Moreover, the casualty ILS market size at any point in time is particularly hard to estimate, due to the fact that many deals stay private and many-whole account ILS sidecars sometimes include a large casualty element. But, public disclosures have previously suggested that the casualty ILS space has likely already exceeded $5 billion, up from less than one billion in 2022.

“Casualty Insurance-Linked Securities (ILS) are emerging as a transformative capital source for long-tail risk. But ILS investors in casualty risk deserve a level of transparency in exposure and systemic risk understanding that nat‑cat investors have long received,” Allphins said in a recent article based on its interview with Yulia Bruskova, CEO and Founder of Cadence Partners.

The company further specified that various analytical methods are necessary within casualty ILS, which encompass accumulation drivers and exposure “hot spots”, deterministic scenarios that illustrate judicial shocks, economic recessions, governance breakdowns, surges in social inflation, and supply-chain disruptions.

Allphins additionally observes that casualty ILS investors seek to understand measures of portfolio diversification and volatility influenced by correlation clusters and behavioral dynamics, along with forward-looking indicators instead of historical averages, and a clear representation of exposure characteristics in relation to frequency and severity outcomes.

Turning towards the wider casualty insurance space, Allphins acknowledges that the market is currently undergoing a profound structural shift.

“For decades, the industry relied on traditional actuarial methods, incremental trend adjustments, and the assumption that historical loss development could serve as a reasonable proxy for future performance. That paradigm has fractured. Social inflation, accentuated by nuclear verdicts, litigation funding, supply-chain fragility, economic volatility, and the rapid adoption of artificial intelligence have created a fundamentally different risk environment – one defined by systemic forces rather than isolated events,” Allphins explained.

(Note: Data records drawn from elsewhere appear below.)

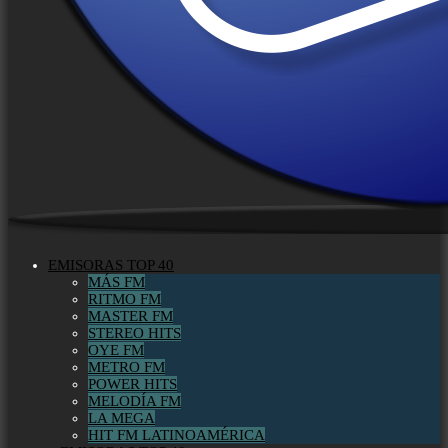
EMISORAS TOP 40
MÁS FM
RITMO FM
MASTER FM
STEREO HITS
OYE FM
METRO FM
POWER HITS
MELODÍA FM
LA MEGA
HIT FM LATINOAMÉRICA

Adding: “These drivers are correlated, behavioural, and accelerating. Casualty insurance has always been a long-tail business, but today the tail is longer, fatter, and more sensitive to shifts in judicial sentiment, public expectations, and macroeconomic stress. Traditional tools struggle to keep pace. Loss emergence is more volatile, severity is less predictable, and frequency is increasingly shaped by human behaviour, legal dynamics, and societal change rather than operational hazard alone.”

In light of this, the company contends that actuarial techniques, such as deriving the calculation of an expected loss ratio (ELR) based on experience analysis and the application of several trend factors, are no longer adequate.

Furthermore, it is noted that investors, reinsurers, and cedents of original risk require transparency, defensibility, and a clear explanation of the systemic factors inherent in a portfolio.

Allphins further emphasises that to effectively structure and price casualty risk, underwriters on both the cedent and capacity sides must embrace a more data-driven approach than what traditional experience studies can offer.

It is insufficient to merely know the anticipated loss and profit. They need to comprehend the volatility inherent in the book, the shape and drivers of tail scenarios, how much premium can be erased by a single accumulation factor, and the likelihood of experiencing an underwriting loss over the specified horizon.

The firm also stresses that granular exposure data, enhanced with judicial climate indicators, supply-chain structure, corporate organisation, and operational characteristics, has become the cornerstone for modern casualty underwriting.

“This is especially true in reinsurance, where the trade is at portfolio level and systemic correlation is the key performance differentiator. By contrast, account‑by‑account rating on the primary side often overlooks portfolio‑level correlation entirely. Without the granular exposure data, pricing becomes guesswork, and risk-transfer structures drift out of alignment with capacity provider’s appetite,” Allphins added.